What are the most important variables according to the decision tree? According to the decision tree, the most important variables are failures and health of students, along with the reason for selecting the school, and free time after school.
What are some patterns/rules that appear to be present in the data? For example, one of the rules says that if a student has past failures are less than 4, health is excellent (a rating of 5), and low free time after school (of less than 3 on the rating scale), and the reason for selecting the school was either distance from home or the reputation of the school, then the student has a 91 percent chance of passing.
Do these rules make sense to you or are they just coincidence? To me, this seems to be coincidental as variables such as reason for selecting the school and free time after school cannot be relied upon without further analysis to predict the pass or fail condition of a student.
Could this model be used to identify students at risk? This model seems to give high importance to past failures, which seems reasonable. But the assumption would be that these students would already be identified as at-risk. The other variables that seem to be considered as important by the model seem coincidental. Using these to predict the final pass/fail or identify at-risk students might be problematic.
Would you use this model? How? The way to use this model would be to use feature selection to include fewer variables, that might have a strong effect on the dependent variable, pass/fail, to avoid overfitting and avoid inaccurate predictions.

Random Forest Model

Random Forest - Summary

Random Forest - Pred. Matrix

Now, taking a look at the Random Forest model for predicting pass/fail of students, we find that the F score for the test data is still decent but not very high, 0.62. This could be a result of too many variables that are not closely related to the final prediction of passing or failing for the student.

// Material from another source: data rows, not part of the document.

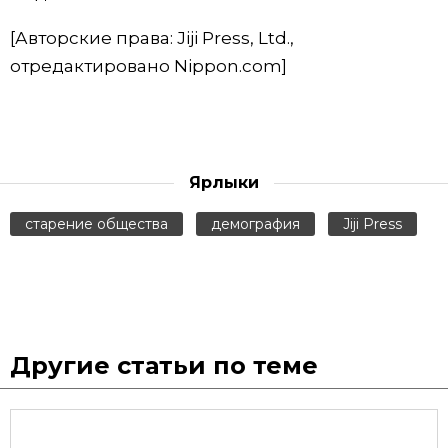
[Авторские права: Jiji Press, Ltd.,
отредактировано Nippon.com]
Ярлыки
старение общества
демография
Jiji Press
Другие статьи по теме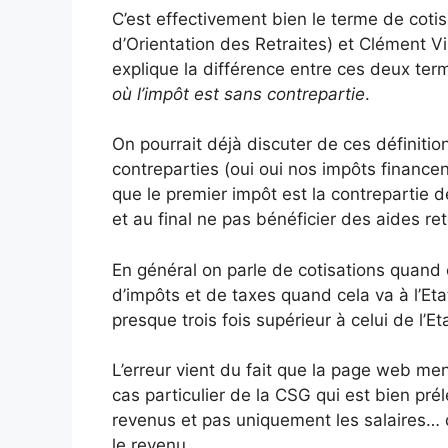
C’est effectivement bien le terme de coti
d’Orientation des Retraites) et Clément Vik
explique la différence entre ces deux te
où l’impôt est sans contrepartie
.
On pourrait déjà discuter de ces définiti
contreparties (oui oui nos impôts financent
que le premier impôt est la contrepartie d
et au final ne pas bénéficier des aides r
En général on parle de cotisations quand o
d’impôts et de taxes quand cela va à l’Et
presque trois fois supérieur à celui de l’E
L’erreur vient du fait que la page web men
cas particulier de la CSG qui est bien pr
revenus et pas uniquement les salaires… d
le revenu.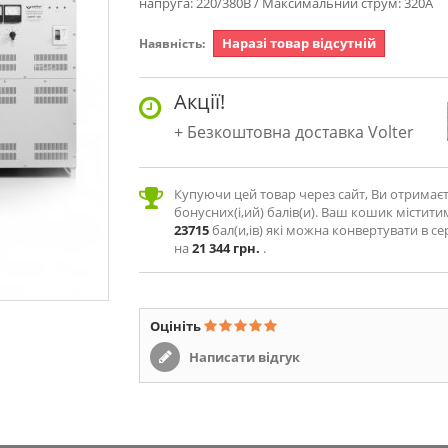
напруга: 220/380В / Максимальний струм: 320А
Наразі товар відсутній
Наявність:
Акції!
Безкоштовна доставка Volter
Купуючи цей товар через сайт, Ви отримає
бонусних(і,ий) балів(и). Ваш кошик містити
23715
бал(и,ів) які можна конвертувати в се
на
21 344 грн.
.
Оцініть
Написати відгук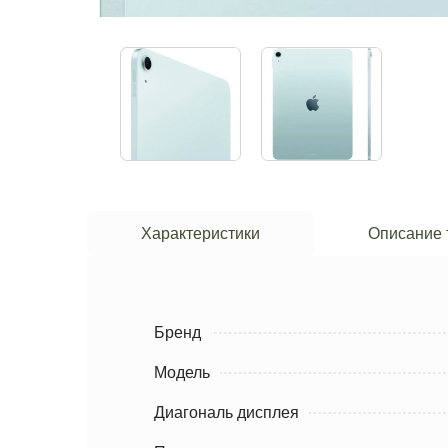
Характеристики
Описание 
Бренд
Модель
Диагональ дисплея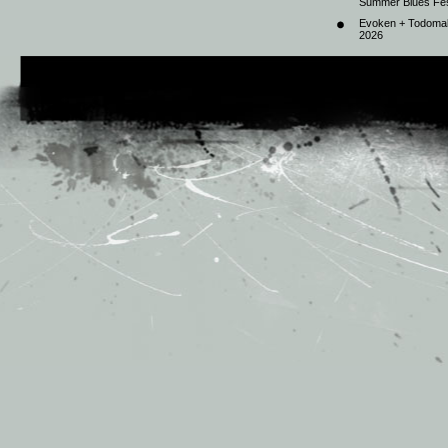
Summer Blues Fest
Evoken + Todomal 
2026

Is Random Forest better than the others? In this case, Random Forest model does seem to be somewhat better than the logistic regression and decision tree models.
Which threshold selection value would you use to create an application guide instructor-led intervention for students at risk of failing the course? Since it is extremely important to identify at-risk students who might fail the course, the model should be extremely sensitive to false negatives (or in this case, false pass). So increasing the decision threshold, for example, to 0.7 might be better for this application.